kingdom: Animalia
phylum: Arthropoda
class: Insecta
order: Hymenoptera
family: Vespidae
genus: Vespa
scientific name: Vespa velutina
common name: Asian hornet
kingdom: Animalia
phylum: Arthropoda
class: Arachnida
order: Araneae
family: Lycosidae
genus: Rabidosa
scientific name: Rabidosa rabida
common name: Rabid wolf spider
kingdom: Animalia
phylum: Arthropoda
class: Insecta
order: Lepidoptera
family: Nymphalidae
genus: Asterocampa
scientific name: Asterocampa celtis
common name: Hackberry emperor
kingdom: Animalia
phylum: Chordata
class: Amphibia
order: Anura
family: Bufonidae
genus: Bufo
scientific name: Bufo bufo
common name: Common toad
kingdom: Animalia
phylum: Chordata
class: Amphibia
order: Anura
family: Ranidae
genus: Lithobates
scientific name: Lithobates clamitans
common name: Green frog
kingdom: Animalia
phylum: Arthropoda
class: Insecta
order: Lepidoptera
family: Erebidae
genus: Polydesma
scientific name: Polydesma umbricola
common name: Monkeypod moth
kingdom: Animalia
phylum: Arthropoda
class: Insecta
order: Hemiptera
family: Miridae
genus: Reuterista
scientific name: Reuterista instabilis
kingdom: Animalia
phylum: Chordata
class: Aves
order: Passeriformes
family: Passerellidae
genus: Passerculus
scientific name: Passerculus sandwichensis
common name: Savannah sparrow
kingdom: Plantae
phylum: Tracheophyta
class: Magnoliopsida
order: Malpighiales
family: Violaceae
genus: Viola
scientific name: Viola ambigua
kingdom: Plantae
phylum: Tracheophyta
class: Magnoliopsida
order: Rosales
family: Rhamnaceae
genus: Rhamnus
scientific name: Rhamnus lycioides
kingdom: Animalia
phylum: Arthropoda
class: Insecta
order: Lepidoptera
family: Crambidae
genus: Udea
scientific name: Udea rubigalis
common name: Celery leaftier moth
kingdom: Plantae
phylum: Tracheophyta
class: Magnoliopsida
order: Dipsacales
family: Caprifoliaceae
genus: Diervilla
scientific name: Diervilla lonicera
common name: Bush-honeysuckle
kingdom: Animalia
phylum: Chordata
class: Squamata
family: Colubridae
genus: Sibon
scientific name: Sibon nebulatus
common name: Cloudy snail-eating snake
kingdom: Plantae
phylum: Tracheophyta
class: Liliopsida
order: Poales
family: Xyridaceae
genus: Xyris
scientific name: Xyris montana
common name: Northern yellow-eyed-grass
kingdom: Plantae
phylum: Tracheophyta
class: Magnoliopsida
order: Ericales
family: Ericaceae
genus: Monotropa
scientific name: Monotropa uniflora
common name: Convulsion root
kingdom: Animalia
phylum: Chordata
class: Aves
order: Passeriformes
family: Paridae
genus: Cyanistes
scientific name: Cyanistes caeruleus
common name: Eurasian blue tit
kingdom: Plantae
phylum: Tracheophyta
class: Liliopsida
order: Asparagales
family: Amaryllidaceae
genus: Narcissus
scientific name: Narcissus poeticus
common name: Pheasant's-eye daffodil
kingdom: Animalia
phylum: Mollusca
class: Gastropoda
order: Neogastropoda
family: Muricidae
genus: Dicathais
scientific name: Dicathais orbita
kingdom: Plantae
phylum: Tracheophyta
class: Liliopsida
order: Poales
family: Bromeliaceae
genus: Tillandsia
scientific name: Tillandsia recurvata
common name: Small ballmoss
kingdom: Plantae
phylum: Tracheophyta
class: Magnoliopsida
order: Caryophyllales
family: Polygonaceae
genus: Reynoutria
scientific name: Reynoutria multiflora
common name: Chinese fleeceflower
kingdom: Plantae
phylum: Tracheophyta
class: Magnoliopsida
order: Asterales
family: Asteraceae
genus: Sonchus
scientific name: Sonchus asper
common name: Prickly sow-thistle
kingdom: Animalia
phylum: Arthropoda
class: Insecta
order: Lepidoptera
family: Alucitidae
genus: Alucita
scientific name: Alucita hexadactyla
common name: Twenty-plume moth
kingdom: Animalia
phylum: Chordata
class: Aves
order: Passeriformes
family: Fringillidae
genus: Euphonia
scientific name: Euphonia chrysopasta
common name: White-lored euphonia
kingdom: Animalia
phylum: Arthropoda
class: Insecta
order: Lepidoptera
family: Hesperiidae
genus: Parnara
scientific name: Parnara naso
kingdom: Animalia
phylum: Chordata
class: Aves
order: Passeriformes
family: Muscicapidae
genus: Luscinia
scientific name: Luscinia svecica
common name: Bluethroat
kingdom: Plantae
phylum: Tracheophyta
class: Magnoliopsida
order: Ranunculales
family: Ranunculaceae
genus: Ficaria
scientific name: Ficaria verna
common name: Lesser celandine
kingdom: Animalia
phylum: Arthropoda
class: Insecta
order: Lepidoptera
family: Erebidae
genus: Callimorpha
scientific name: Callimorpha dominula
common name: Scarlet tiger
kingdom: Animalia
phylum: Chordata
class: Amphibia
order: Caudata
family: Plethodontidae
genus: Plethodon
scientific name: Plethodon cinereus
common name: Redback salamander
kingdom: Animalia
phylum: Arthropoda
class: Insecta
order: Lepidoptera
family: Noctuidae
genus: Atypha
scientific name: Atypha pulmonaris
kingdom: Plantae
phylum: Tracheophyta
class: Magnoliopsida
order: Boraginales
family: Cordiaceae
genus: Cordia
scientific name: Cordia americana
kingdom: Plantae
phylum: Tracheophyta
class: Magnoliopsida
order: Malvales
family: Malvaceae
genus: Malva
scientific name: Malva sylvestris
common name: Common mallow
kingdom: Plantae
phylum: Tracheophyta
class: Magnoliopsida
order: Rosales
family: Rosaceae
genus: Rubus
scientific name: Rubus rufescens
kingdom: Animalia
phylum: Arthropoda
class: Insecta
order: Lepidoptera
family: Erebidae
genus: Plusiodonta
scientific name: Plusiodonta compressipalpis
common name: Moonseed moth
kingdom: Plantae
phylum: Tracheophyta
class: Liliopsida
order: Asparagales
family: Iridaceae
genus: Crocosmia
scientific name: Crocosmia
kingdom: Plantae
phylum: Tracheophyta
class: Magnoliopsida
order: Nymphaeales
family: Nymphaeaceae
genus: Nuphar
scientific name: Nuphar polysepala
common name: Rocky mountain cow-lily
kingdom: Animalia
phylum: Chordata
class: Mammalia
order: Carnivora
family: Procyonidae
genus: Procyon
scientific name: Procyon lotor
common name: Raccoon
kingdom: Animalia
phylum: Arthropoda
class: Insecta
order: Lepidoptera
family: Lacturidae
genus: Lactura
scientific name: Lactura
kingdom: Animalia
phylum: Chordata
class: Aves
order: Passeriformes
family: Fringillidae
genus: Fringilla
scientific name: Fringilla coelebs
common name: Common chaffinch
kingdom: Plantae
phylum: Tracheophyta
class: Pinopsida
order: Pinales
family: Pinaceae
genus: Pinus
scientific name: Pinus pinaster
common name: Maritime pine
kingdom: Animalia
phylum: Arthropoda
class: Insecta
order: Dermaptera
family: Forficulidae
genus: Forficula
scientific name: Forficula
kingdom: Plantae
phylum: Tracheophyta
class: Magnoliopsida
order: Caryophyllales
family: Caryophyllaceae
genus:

> **WHAT YOU WILL DO**
Recast every line of the entries above as a Markdown table with the columns Row and Text, numbering the rows in order and omitting blank lines.

> **FULL RESPONSE**
| Row | Text |
|---|---|
| 1 | kingdom: Animalia |
| 2 | phylum: Arthropoda |
| 3 | class: Insecta |
| 4 | order: Hymenoptera |
| 5 | family: Vespidae |
| 6 | genus: Vespa |
| 7 | scientific name: Vespa velutina |
| 8 | common name: Asian hornet |
| 9 | kingdom: Animalia |
| 10 | phylum: Arthropoda |
| 11 | class: Arachnida |
| 12 | order: Araneae |
| 13 | family: Lycosidae |
| 14 | genus: Rabidosa |
| 15 | scientific name: Rabidosa rabida |
| 16 | common name: Rabid wolf spider |
| 17 | kingdom: Animalia |
| 18 | phylum: Arthropoda |
| 19 | class: Insecta |
| 20 | order: Lepidoptera |
| 21 | family: Nymphalidae |
| 22 | genus: Asterocampa |
| 23 | scientific name: Asterocampa celtis |
| 24 | common name: Hackberry emperor |
| 25 | kingdom: Animalia |
| 26 | phylum: Chordata |
| 27 | class: Amphibia |
| 28 | order: Anura |
| 29 | family: Bufonidae |
| 30 | genus: Bufo |
| 31 | scientific name: Bufo bufo |
| 32 | common name: Common toad |
| 33 | kingdom: Animalia |
| 34 | phylum: Chordata |
| 35 | class: Amphibia |
| 36 | order: Anura |
| 37 | family: Ranidae |
| 38 | genus: Lithobates |
| 39 | scientific name: Lithobates clamitans |
| 40 | common name: Green frog |
| 41 | kingdom: Animalia |
| 42 | phylum: Arthropoda |
| 43 | class: Insecta |
| 44 | order: Lepidoptera |
| 45 | family: Erebidae |
| 46 | genus: Polydesma |
| 47 | scientific name: Polydesma umbricola |
| 48 | common name: Monkeypod moth |
| 49 | kingdom: Animalia |
| 50 | phylum: Arthropoda |
| 51 | class: Insecta |
| 52 | order: Hemiptera |
| 53 | family: Miridae |
| 54 | genus: Reuterista |
| 55 | scientific name: Reuterista instabilis |
| 56 | kingdom: Animalia |
| 57 | phylum: Chordata |
| 58 | class: Aves |
| 59 | order: Passeriformes |
| 60 | family: Passerellidae |
| 61 | genus: Passerculus |
| 62 | scientific name: Passerculus sandwichensis |
| 63 | common name: Savannah sparrow |
| 64 | kingdom: Plantae |
| 65 | phylum: Tracheophyta |
| 66 | class: Magnoliopsida |
| 67 | order: Malpighiales |
| 68 | family: Violaceae |
| 69 | genus: Viola |
| 70 | scientific name: Viola ambigua |
| 71 | kingdom: Plantae |
| 72 | phylum: Tracheophyta |
| 73 | class: Magnoliopsida |
| 74 | order: Rosales |
| 75 | family: Rhamnaceae |
| 76 | genus: Rhamnus |
| 77 | scientific name: Rhamnus lycioides |
| 78 | kingdom: Animalia |
| 79 | phylum: Arthropoda |
| 80 | class: Insecta |
| 81 | order: Lepidoptera |
| 82 | family: Crambidae |
| 83 | genus: Udea |
| 84 | scientific name: Udea rubigalis |
| 85 | common name: Celery leaftier moth |
| 86 | kingdom: Plantae |
| 87 | phylum: Tracheophyta |
| 88 | class: Magnoliopsida |
| 89 | order: Dipsacales |
| 90 | family: Caprifoliaceae |
| 91 | genus: Diervilla |
| 92 | scientific name: Diervilla lonicera |
| 93 | common name: Bush-honeysuckle |
| 94 | kingdom: Animalia |
| 95 | phylum: Chordata |
| 96 | class: Squamata |
| 97 | family: Colubridae |
| 98 | genus: Sibon |
| 99 | scientific name: Sibon nebulatus |
| 100 | common name: Cloudy snail-eating snake |
| 101 | kingdom: Plantae |
| 102 | phylum: Tracheophyta |
| 103 | class: Liliopsida |
| 104 | order: Poales |
| 105 | family: Xyridaceae |
| 106 | genus: Xyris |
| 107 | scientific name: Xyris montana |
| 108 | common name: Northern yellow-eyed-grass |
| 109 | kingdom: Plantae |
| 110 | phylum: Tracheophyta |
| 111 | class: Magnoliopsida |
| 112 | order: Ericales |
| 113 | family: Ericaceae |
| 114 | genus: Monotropa |
| 115 | scientific name: Monotropa uniflora |
| 116 | common name: Convulsion root |
| 117 | kingdom: Animalia |
| 118 | phylum: Chordata |
| 119 | class: Aves |
| 120 | order: Passeriformes |
| 121 | family: Paridae |
| 122 | genus: Cyanistes |
| 123 | scientific name: Cyanistes caeruleus |
| 124 | common name: Eurasian blue tit |
| 125 | kingdom: Plantae |
| 126 | phylum: Tracheophyta |
| 127 | class: Liliopsida |
| 128 | order: Asparagales |
| 129 | family: Amaryllidaceae |
| 130 | genus: Narcissus |
| 131 | scientific name: Narcissus poeticus |
| 132 | common name: Pheasant's-eye daffodil |
| 133 | kingdom: Animalia |
| 134 | phylum: Mollusca |
| 135 | class: Gastropoda |
| 136 | order: Neogastropoda |
| 137 | family: Muricidae |
| 138 | genus: Dicathais |
| 139 | scientific name: Dicathais orbita |
| 140 | kingdom: Plantae |
| 141 | phylum: Tracheophyta |
| 142 | class: Liliopsida |
| 143 | order: Poales |
| 144 | family: Bromeliaceae |
| 145 | genus: Tillandsia |
| 146 | scientific name: Tillandsia recurvata |
| 147 | common name: Small ballmoss |
| 148 | kingdom: Plantae |
| 149 | phylum: Tracheophyta |
| 150 | class: Magnoliopsida |
| 151 | order: Caryophyllales |
| 152 | family: Polygonaceae |
| 153 | genus: Reynoutria |
| 154 | scientific name: Reynoutria multiflora |
| 155 | common name: Chinese fleeceflower |
| 156 | kingdom: Plantae |
| 157 | phylum: Tracheophyta |
| 158 | class: Magnoliopsida |
| 159 | order: Asterales |
| 160 | family: Asteraceae |
| 161 | genus: Sonchus |
| 162 | scientific name: Sonchus asper |
| 163 | common name: Prickly sow-thistle |
| 164 | kingdom: Animalia |
| 165 | phylum: Arthropoda |
| 166 | class: Insecta |
| 167 | order: Lepidoptera |
| 168 | family: Alucitidae |
| 169 | genus: Alucita |
| 170 | scientific name: Alucita hexadactyla |
| 171 | common name: Twenty-plume moth |
| 172 | kingdom: Animalia |
| 173 | phylum: Chordata |
| 174 | class: Aves |
| 175 | order: Passeriformes |
| 176 | family: Fringillidae |
| 177 | genus: Euphonia |
| 178 | scientific name: Euphonia chrysopasta |
| 179 | common name: White-lored euphonia |
| 180 | kingdom: Animalia |
| 181 | phylum: Arthropoda |
| 182 | class: Insecta |
| 183 | order: Lepidoptera |
| 184 | family: Hesperiidae |
| 185 | genus: Parnara |
| 186 | scientific name: Parnara naso |
| 187 | kingdom: Animalia |
| 188 | phylum: Chordata |
| 189 | class: Aves |
| 190 | order: Passeriformes |
| 191 | family: Muscicapidae |
| 192 | genus: Luscinia |
| 193 | scientific name: Luscinia svecica |
| 194 | common name: Bluethroat |
| 195 | kingdom: Plantae |
| 196 | phylum: Tracheophyta |
| 197 | class: Magnoliopsida |
| 198 | order: Ranunculales |
| 199 | family: Ranunculaceae |
| 200 | genus: Ficaria |
| 201 | scientific name: Ficaria verna |
| 202 | common name: Lesser celandine |
| 203 | kingdom: Animalia |
| 204 | phylum: Arthropoda |
| 205 | class: Insecta |
| 206 | order: Lepidoptera |
| 207 | family: Erebidae |
| 208 | genus: Callimorpha |
| 209 | scientific name: Callimorpha dominula |
| 210 | common name: Scarlet tiger |
| 211 | kingdom: Animalia |
| 212 | phylum: Chordata |
| 213 | class: Amphibia |
| 214 | order: Caudata |
| 215 | family: Plethodontidae |
| 216 | genus: Plethodon |
| 217 | scientific name: Plethodon cinereus |
| 218 | common name: Redback salamander |
| 219 | kingdom: Animalia |
| 220 | phylum: Arthropoda |
| 221 | class: Insecta |
| 222 | order: Lepidoptera |
| 223 | family: Noctuidae |
| 224 | genus: Atypha |
| 225 | scientific name: Atypha pulmonaris |
| 226 | kingdom: Plantae |
| 227 | phylum: Tracheophyta |
| 228 | class: Magnoliopsida |
| 229 | order: Boraginales |
| 230 | family: Cordiaceae |
| 231 | genus: Cordia |
| 232 | scientific name: Cordia americana |
| 233 | kingdom: Plantae |
| 234 | phylum: Tracheophyta |
| 235 | class: Magnoliopsida |
| 236 | order: Malvales |
| 237 | family: Malvaceae |
| 238 | genus: Malva |
| 239 | scientific name: Malva sylvestris |
| 240 | common name: Common mallow |
| 241 | kingdom: Plantae |
| 242 | phylum: Tracheophyta |
| 243 | class: Magnoliopsida |
| 244 | order: Rosales |
| 245 | family: Rosaceae |
| 246 | genus: Rubus |
| 247 | scientific name: Rubus rufescens |
| 248 | kingdom: Animalia |
| 249 | phylum: Arthropoda |
| 250 | class: Insecta |
| 251 | order: Lepidoptera |
| 252 | family: Erebidae |
| 253 | genus: Plusiodonta |
| 254 | scientific name: Plusiodonta compressipalpis |
| 255 | common name: Moonseed moth |
| 256 | kingdom: Plantae |
| 257 | phylum: Tracheophyta |
| 258 | class: Liliopsida |
| 259 | order: Asparagales |
| 260 | family: Iridaceae |
| 261 | genus: Crocosmia |
| 262 | scientific name: Crocosmia |
| 263 | kingdom: Plantae |
| 264 | phylum: Tracheophyta |
| 265 | class: Magnoliopsida |
| 266 | order: Nymphaeales |
| 267 | family: Nymphaeaceae |
| 268 | genus: Nuphar |
| 269 | scientific name: Nuphar polysepala |
| 270 | common name: Rocky mountain cow-lily |
| 271 | kingdom: Animalia |
| 272 | phylum: Chordata |
| 273 | class: Mammalia |
| 274 | order: Carnivora |
| 275 | family: Procyonidae |
| 276 | genus: Procyon |
| 277 | scientific name: Procyon lotor |
| 278 | common name: Raccoon |
| 279 | kingdom: Animalia |
| 280 | phylum: Arthropoda |
| 281 | class: Insecta |
| 282 | order: Lepidoptera |
| 283 | family: Lacturidae |
| 284 | genus: Lactura |
| 285 | scientific name: Lactura |
| 286 | kingdom: Animalia |
| 287 | phylum: Chordata |
| 288 | class: Aves |
| 289 | order: Passeriformes |
| 290 | family: Fringillidae |
| 291 | genus: Fringilla |
| 292 | scientific name: Fringilla coelebs |
| 293 | common name: Common chaffinch |
| 294 | kingdom: Plantae |
| 295 | phylum: Tracheophyta |
| 296 | class: Pinopsida |
| 297 | order: Pinales |
| 298 | family: Pinaceae |
| 299 | genus: Pinus |
| 300 | scientific name: Pinus pinaster |
| 301 | common name: Maritime pine |
| 302 | kingdom: Animalia |
| 303 | phylum: Arthropoda |
| 304 | class: Insecta |
| 305 | order: Dermaptera |
| 306 | family: Forficulidae |
| 307 | genus: Forficula |
| 308 | scientific name: Forficula |
| 309 | kingdom: Plantae |
| 310 | phylum: Tracheophyta |
| 311 | class: Magnoliopsida |
| 312 | order: Caryophyllales |
| 313 | family: Caryophyllaceae |
| 314 | genus: |